---------- GEGEBENER TEXT ----------
Im Rahmen des Festjahres „1700 Jahre jüdisches Leben in Deutschland“ geht es darum, jüdisches Leben sichtbar und erlebbar zu machen und dem erstarkenden Antisemitismus etwas entgegenzusetzen. Auch in Zusammenhang mit einigen bayerischen Schlössern und deren Herrschaftssystemen ist historisch etwas dazu beizutragen: Wir stellen euch wichtige jüdische Persönlichkeiten an verschiedenen Höfen vor, aber zunächst auch ein mahnendes Kapitel der gemeinsamen Vergangenheit, das jüdisches Leben primär von der Schattenseite im späten Mittelalter her beschreibt.
----------
# AUFGABE:
Entscheide für jede Aussage, ob sie mit dem Text zum Festjahr oben übereinstimmt, und belege dein Ja oder Nein mit den entscheidenden Worten des Textes im genauen Wortlaut.
(a) Das Festjahr soll jüdisches Leben sichtbar und erlebbar machen.
(b) Das mahnende Kapitel beschreibt jüdisches Leben in der frühen Neuzeit.
(c) Zuerst werden jüdische Persönlichkeiten an den Höfen vorgestellt, erst danach folgt das mahnende Kapitel.
---------- BEREITGESTELLTE DATEN ----------
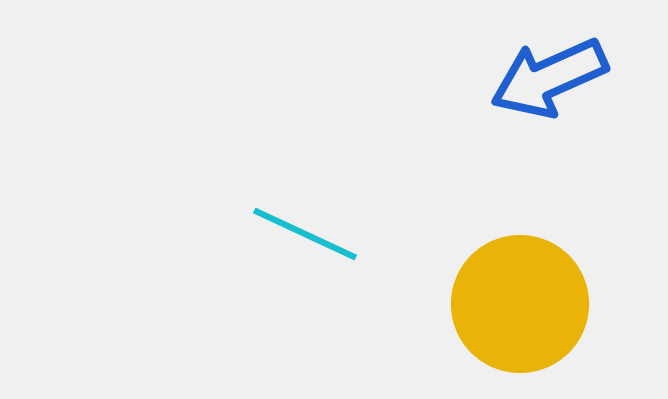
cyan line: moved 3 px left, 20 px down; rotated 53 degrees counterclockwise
----------
---------- BEREITGESTELLTE DATEN ----------
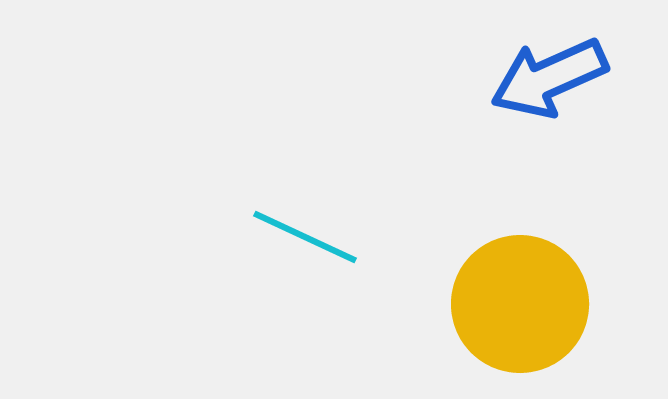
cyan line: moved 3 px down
----------
# ENDGÜLTIGE ANTWORT:
(a) Ja: „jüdisches Leben sichtbar und erlebbar zu machen“
(b) Nein: „von der Schattenseite im späten Mittelalter her“
(c) Nein: „aber zunächst auch ein mahnendes Kapitel der gemeinsamen Vergangenheit“